2:48-3:08 – An occasion not long ago in Oklahoma that an individual who is a murderer while he’s in the state penitentiary used smuggled cell phones to direct others to distribute methamphetamine for him across all of northeastern Oklahoma. He’s running a meth ring with his cell phone inside the prison.  

4:39-6:23 – The two issues that have to be addressed, stopping the flow within them but the second, more obvious issue that I hear from people when I raise this issue to them is they say, ‘Why can’t the prisons just jam the cell phones?’ Great question. Federal law does not allow state prisons to jam cell phones. Why don’t we change that law? Great question. A question that should have been answered by this body a long time ago but communications companies and cell phone company lobbyists overwhelmed this body and pushed back and say, ‘Let’s study the issue.’ 

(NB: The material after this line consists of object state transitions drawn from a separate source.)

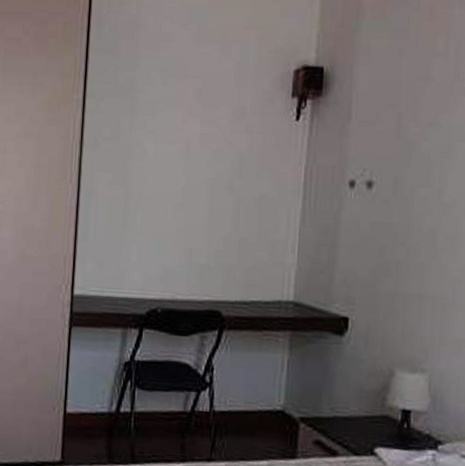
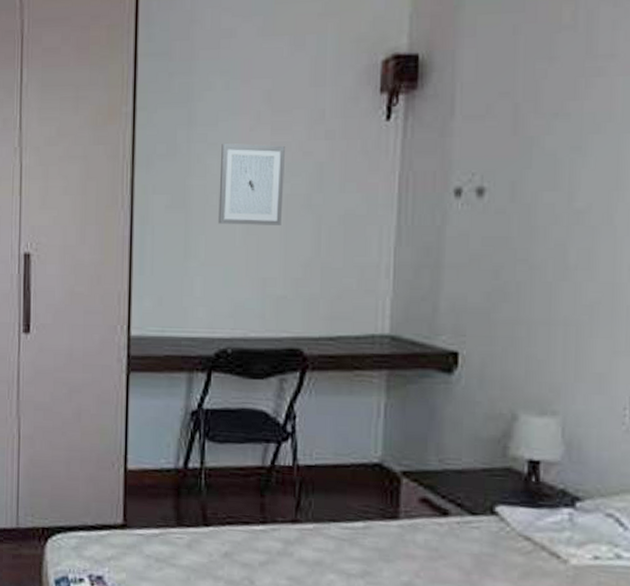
wall art: none [153,132,212,204] -> present [218,143,285,225]

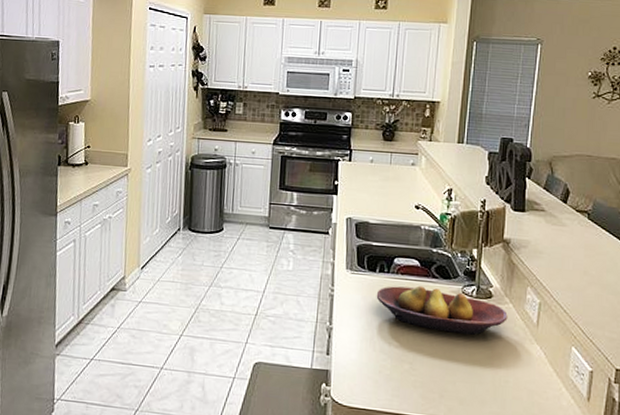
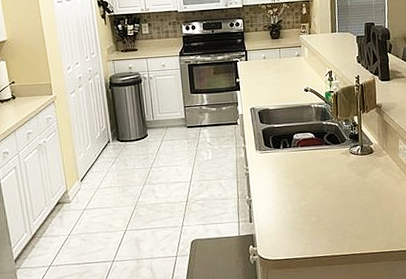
fruit bowl: present [376,285,508,335] -> none [283,153,387,187]

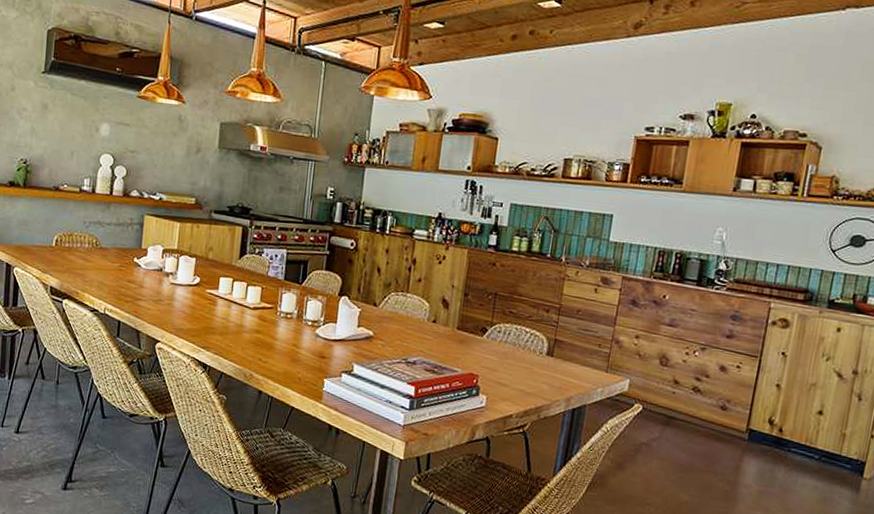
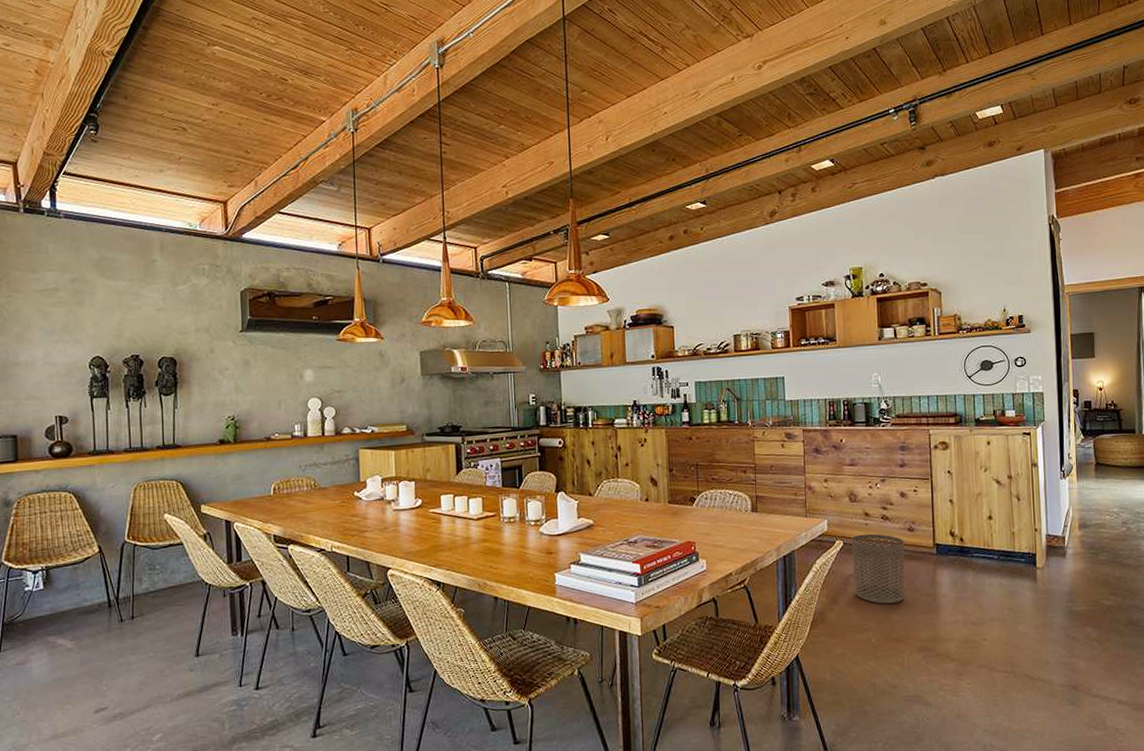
waste bin: none [645,402,713,483] -> present [852,533,905,604]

For years the cell phone lobby has come to Members of Congress and said, ‘Totally agree with you, that’s a problem, let’s study it.’ I’ve met personally, for now, several years with the leadership of the FCC who has the jurisdiction over this and said, ‘Let’s resolve this issue about prison cell phones,’ and every year when I met with FCC folk, they say, ‘We’re studying it.’ At the same time, meth rings and sexual predators are operating inside our prisons, we’re studying it. I waited patiently until the last study just came out. You want to know the summary of the last study that just came out on cell phones in prisons and jamming it? The study basically came back and said, ‘We need more study on this issue,’ was the result of the study.

8:58-9:20 – My suggestion is simple. Let’s jam cell phones in prison for the protection of our guards, for the protection of our families, and to be able to block criminal activity from happening inside our prisons. We know how to do this. We have the technology to do this. This body needs to address it in law and makes sure it gets resolved in the days ahead. I look forward to passing that, not doing one more study and delaying action on it.